According to the U.S. Census Bureau, the town has a total area of 1.6 sqmi, of which 0.02 sqmi, or 1.17%, are water. The town's area drains southwest toward Norwood Creek, a south-flowing tributary of the Red River.

==Demographics==

Historical population
| Census | Pop. | Note | %± |
| 1920 | 400 |  | — |
| 1930 | 276 |  | −31.0% |
| 1940 | 232 |  | −15.9% |
| 1950 | 254 |  | 9.5% |
| 1960 | 351 |  | 38.2% |
| 1970 | 293 |  | −16.5% |
| 1980 | 341 |  | 16.4% |
| 1990 | 293 |  | −14.1% |
| 2000 | 354 |  | 20.8% |
| 2010 | 297 |  | −16.1% |
| 2020 | 291 |  | −2.0% |
U.S. Decennial Census

===2020 census===

As of the 2020 census, Haworth had a population of 291. The median age was 34.9 years. 29.2% of residents were under the age of 18 and 17.2% of residents were 65 years of age or older.
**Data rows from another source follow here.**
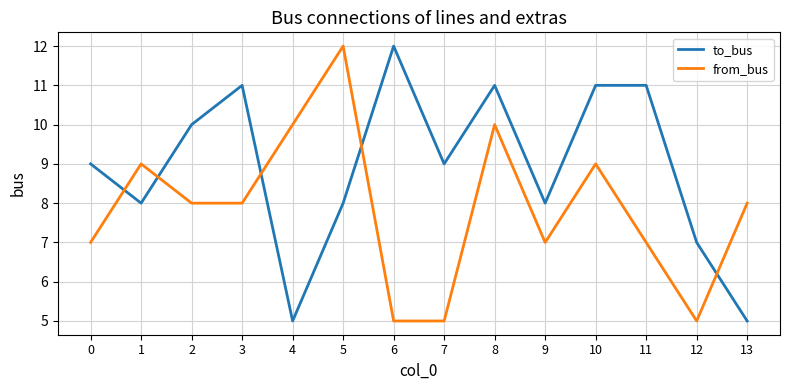

Which series has the largest total across all categories?

to_bus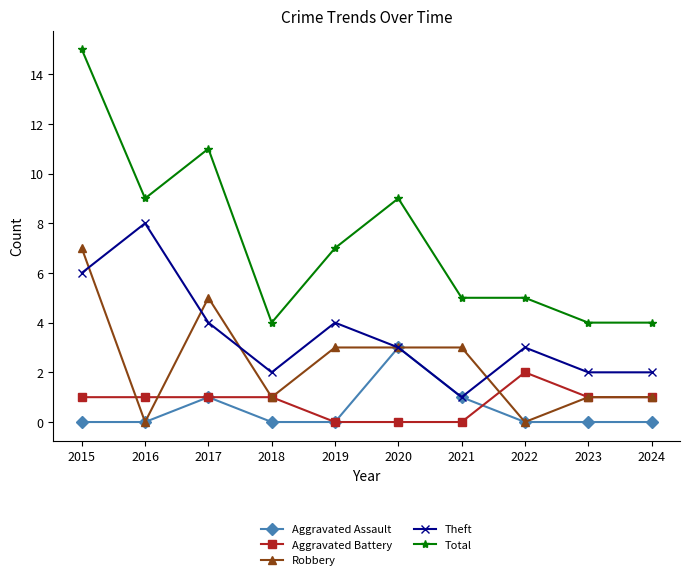

What is the difference between the maximum and minimum values in the Aggravated Battery series?

2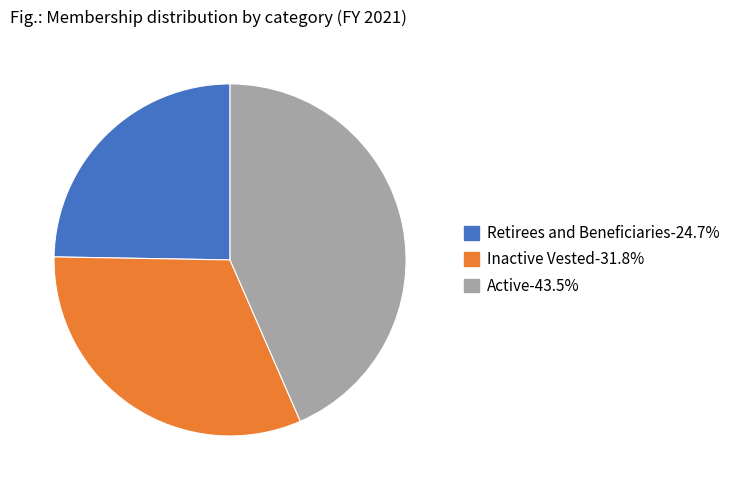

Does any single category account for the majority?

No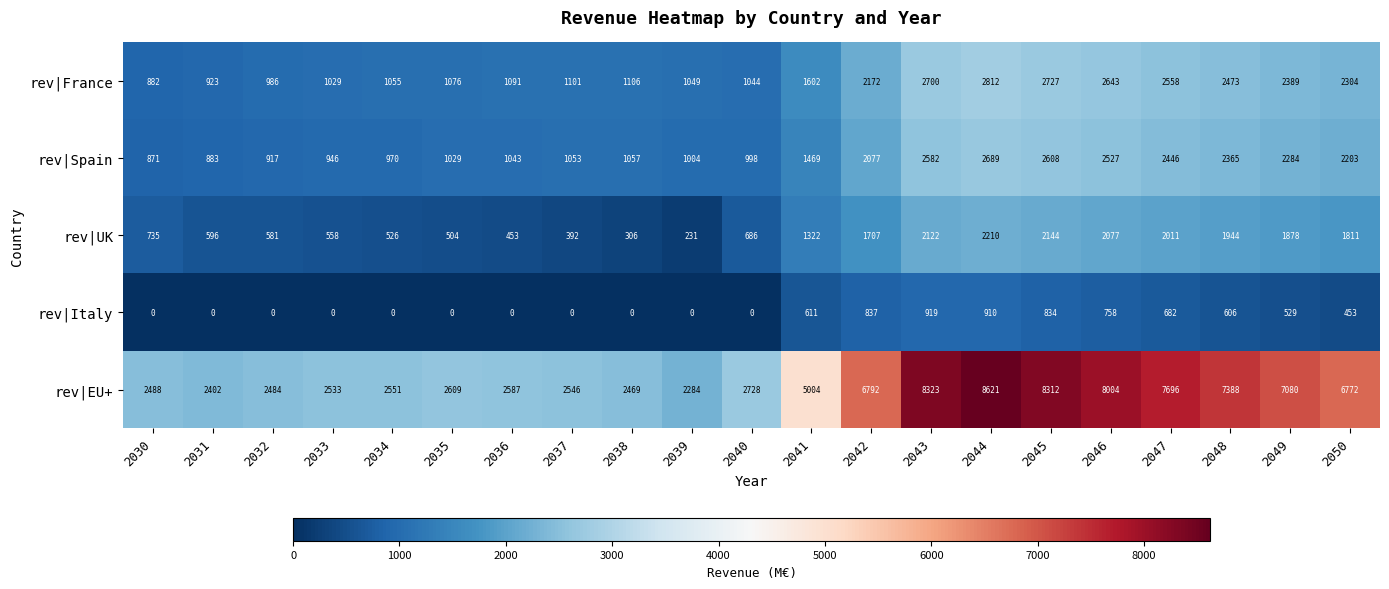

At which label is rev|Spain closest to 1780?

2042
For every 100 females there were 84.2 males, and for every 100 females age 18 and over there were 87.3 males age 18 and over.

0.0% of residents lived in urban areas, while 100.0% lived in rural areas.

There were 108 households in Haworth, of which 28.7% had children under the age of 18 living in them. Of all households, 27.8% were married-couple households, 24.1% were households with a male householder and no spouse or partner present, and 40.7% were households with a female householder and no spouse or partner present. About 33.3% of all households were made up of individuals and 7.4% had someone living alone who was 65 years of age or older.

There were 130 housing units, of which 16.9% were vacant. The homeowner vacancy rate was 6.1% and the rental vacancy rate was 3.8%.

Racial composition as of the 2020 census
| Race | Number | Percent |
|---|---|---|
| White | 205 | 70.4% |
| Black or African American | 27 | 9.3% |
| American Indian and Alaska Native | 19 | 6.5% |
| Asian | 2 | 0.7% |
| Native Hawaiian and Other Pacific Islander | 0 | 0.0% |
| Some other race | 5 | 1.7% |
| Two or more races | 33 | 11.3% |
| Hispanic or Latino (of any race) | 16 | 5.5% |

===Income===

The median income for a household in the town was $18,750, and the median income for a family was $25,000. Males had a median income of $27,083 versus $26,250 for females. The per capita income for the town was $9,617. About 35.8% of families and 42.9% of the population were below the poverty line, including 47.8% of those under age 18 and 17.0% of those age 65 or over.
==Education==
It is in the Haworth Public Schools school district.